Lake Tahoe weather: More snow in forecast as El Niño patterns shift |

Lake Tahoe weather: More snow in forecast as El Niño patterns shift

Sebastian Foltz
FILE — A skier carves through fresh snow at Kirkwood Mountain Resort in September 2016.
Courtesy / Kirkwood Mountain Resort |

SOUTH LAKE TAHOE , Calif.— While warmer temperatures this week may have caused concerns among avid skiers and snowboarders regarding conditions moving forward, this weekend’s upcoming weather system should alleviate worry.

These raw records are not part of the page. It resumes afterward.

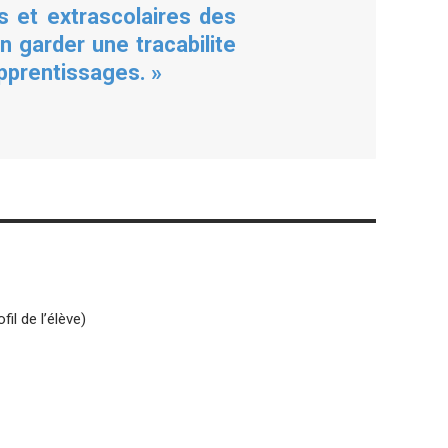
s et extrascolaires des
n garder une tracabilite
pprentissages. »
l de l’élève)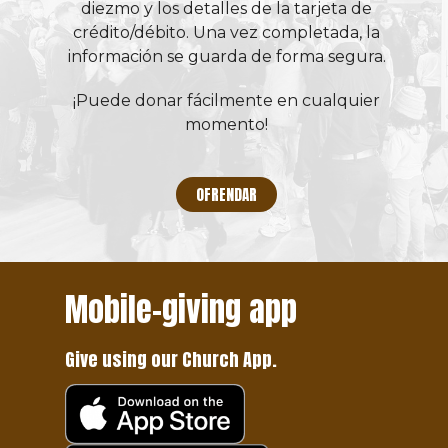
diezmo y los detalles de la tarjeta de
crédito/débito. Una vez completada, la
información se guarda de forma segura.
¡Puede donar fácilmente en cualquier
momento!
OFRENDAR
Mobile-giving app
Give using our Church App.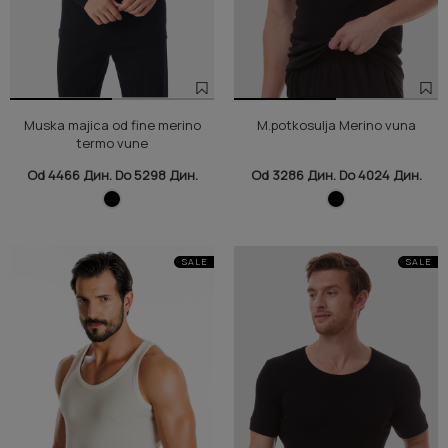
Muska majica od fine merino
M.potkosulja Merino vuna
termo vune
Od 4466 Дин. Do 5298 Дин.
Od 3286 Дин. Do 4024 Дин.
SALE
SALE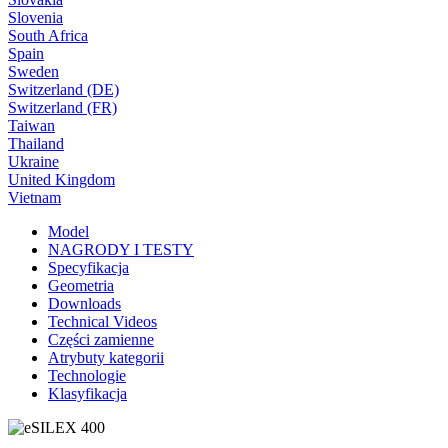
Slovenia
South Africa
Spain
Sweden
Switzerland (DE)
Switzerland (FR)
Taiwan
Thailand
Ukraine
United Kingdom
Vietnam
Model
NAGRODY I TESTY
Specyfikacja
Geometria
Downloads
Technical Videos
Części zamienne
Atrybuty kategorii
Technologie
Klasyfikacja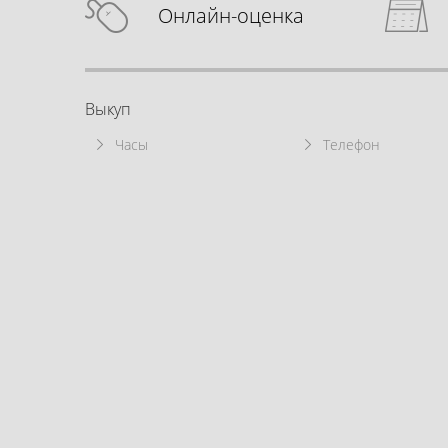
Онлайн-оценка
Выкуп
Часы
Телефон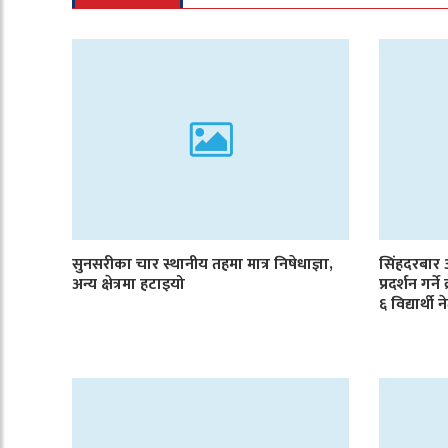
सुनसरीका चार स्थानीय तहमा मात्र निषेधाज्ञा,
सिंहदरबार
अन्य क्षेत्रमा हटाइयो
प्रदर्शन गर्
६ विद्यार्थी 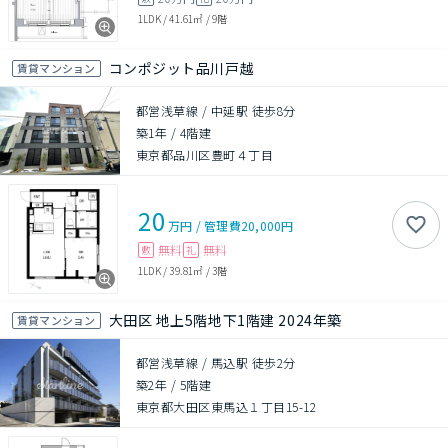
1LDK
/
41.61㎡
/
9階
コンポジット品川戸越
賃貸マンション
都営浅草線 / 中延駅 徒歩8分
築1年
/
4階建
東京都品川区豊町４丁目
20
万円
/
管理費
20,000円
無料
無料
敷
礼
1LDK
/
39.81㎡
/
3階
大田区 地上5階地下1階建 2024年築
賃貸マンション
都営浅草線 / 馬込駅 徒歩2分
築2年
/
5階建
東京都大田区東馬込１丁目15-12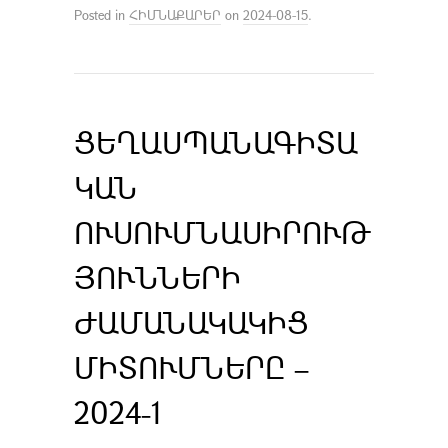
Posted in
ՀԻՄՆԱՔԱՐԵՐ
on
2024-08-15
.
ՑԵՂԱՍՊԱՆԱԳԻՏԱ
ԿԱՆ
ՈՒՍՈՒՄՆԱՍԻՐՈՒԹ
ՅՈՒՆՆԵՐԻ
ԺԱՄԱՆԱԿԱԿԻՑ
ՄԻՏՈՒՄՆԵՐԸ –
2024-1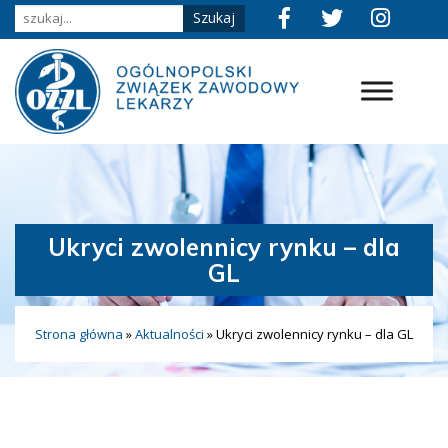
Ukryci zwolennicy rynku – dla
GL
Strona główna
»
Aktualności
»
Ukryci zwolennicy rynku – dla GL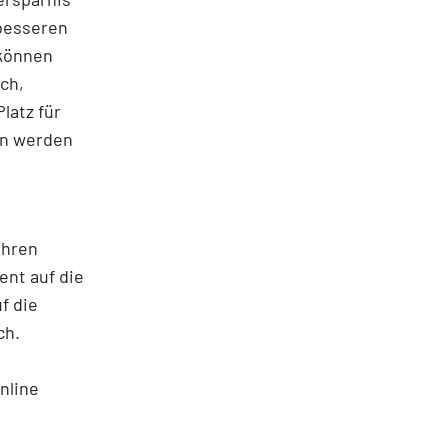
 besseren
 können
ch,
latz für
en werden
ahren
ent auf die
f die
ch.
nline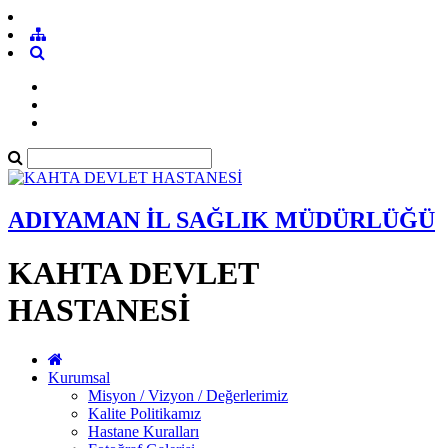
ADIYAMAN İL SAĞLIK MÜDÜRLÜĞÜ
KAHTA DEVLET
HASTANESİ
Kurumsal
Misyon / Vizyon / Değerlerimiz
Kalite Politikamız
Hastane Kuralları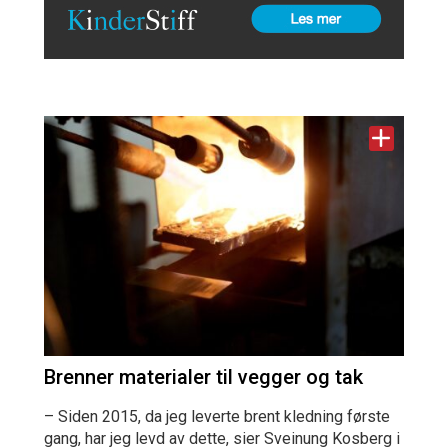
Brenner materialer til vegger og tak
– Siden 2015, da jeg leverte brent kledning første
gang, har jeg levd av dette, sier Sveinung Kosberg i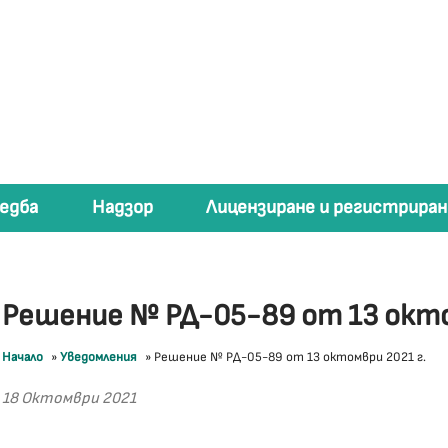
едба
Надзор
Лицензиране и регистриран
Решение № РД-05-89 от 13 окто
Начало
»
Уведомления
»
Решение № РД-05-89 от 13 октомври 2021 г.
18 Октомври 2021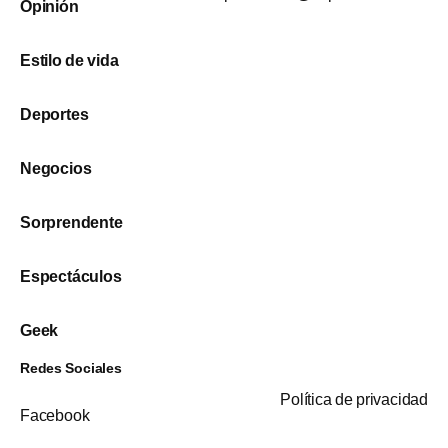
Opinión
Estilo de vida
Deportes
Negocios
Sorprendente
Espectáculos
Geek
Redes Sociales
Política de privacidad
Facebook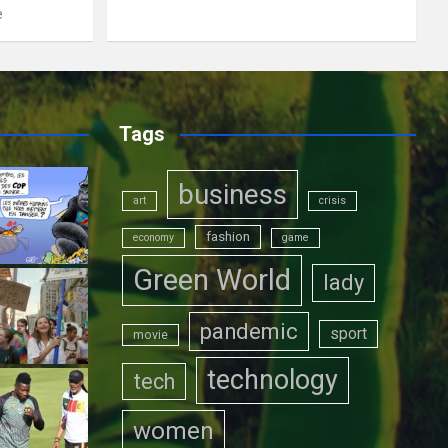
e
Tags
business
art
crisis
fashion
economy
game
Green World
lady
pandemic
sport
movie
technology
tech
women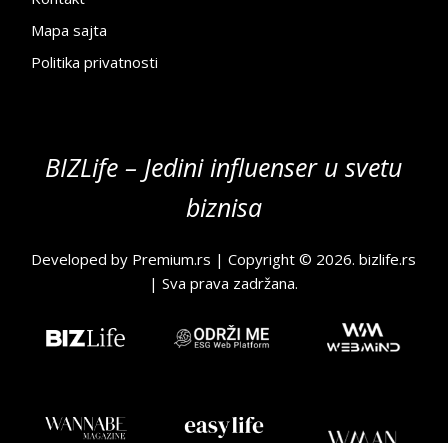
Mapa sajta
Politika privatnosti
BIZLife – Jedini influenser u svetu
biznisa
Developed by
Premium.rs
| Copyright © 2026.
bizlife.rs
| Sva prava zadržana.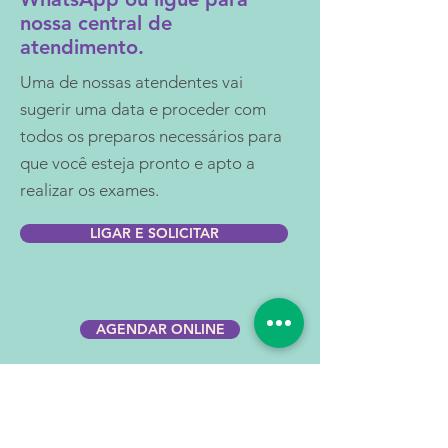
nossa central de
atendimento.
Uma de nossas atendentes vai
sugerir uma data e proceder com
todos os preparos necessários para
que você esteja pronto e apto a
realizar os exames.
LIGAR E SOLICITAR
AGENDAR ONLINE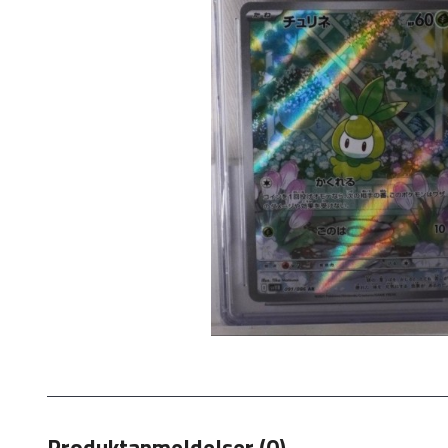
Produktanmeldelser (0)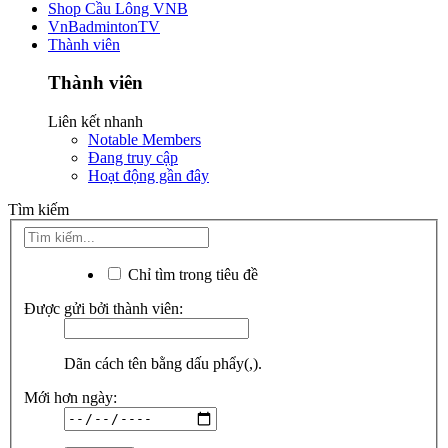
Shop Cầu Lông VNB
VnBadmintonTV
Thành viên
Thành viên
Liên kết nhanh
Notable Members
Đang truy cập
Hoạt động gần đây
Tìm kiếm
Chỉ tìm trong tiêu đề
Được gửi bởi thành viên:
Dãn cách tên bằng dấu phẩy(,).
Mới hơn ngày:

Even with rain at lake level this week, higher elevations continue to receive snow. As of Thursday, Jan. 21, Heavenly Mountain Resort reported 22 inches of new snow from recent storms, and Kirkwood Mountain Resort reported 38 inches in the last 7 days.

“Go up 1,000 feet and the conditions are pretty good,” said Tahoe Basin forecaster Bryan Allegretto. “People that are skiing the backcountry at 8,000 and 7,000 feet are saying it’s phenomenal.”

With spring weather predicted to switch to more of an El Niño-influenced pattern, there were concerns earlier in the season that precipitation could come as rain rather than snow later in the ski season.

Allegretto was optimistic, however.

“I think Northern California, we’re looking good,” he said, describing storm patterns bringing systems to Northern California and the Pacific Northwest instead of Southern California — as had been previously predicted. “It’s much different looking than we’ve see in previous strong El Niño years. I see Northern California and Tahoe continuing to get storms every week. It’ll just keep doing what it’s doing.”

Allegretto also said that storms late next week have the potential to bring cooler temperatures.

Even so, National Weather Service Reno-based forecaster Tony Fuentes was hesitant to make rain or snow predictions for the remainder of the season.

“It’s not something you can pin down or be specific about,” he said. “We’re waiting to see how it plays out.”

He did say that the strong El Niño could potentially bring larger storms later in the winter, compared to recent smaller systems.

“I wouldn’t say ‘Be worried,’” Fuentes added, regarding snow concerns.


While initially predicting one to two feet of snow at higher elevations — even as much as three along the Sierra Crest — forecasters reduced the weekend storm threat Thursday.

Predictions are still calling for 3 to 9 inches at lake level, between Friday night and Saturday, with over a foot possible at higher elevations.

Motorists should expect travel delays and chain restrictions. Backcountry avalanche danger may rise over the weekend with new snow.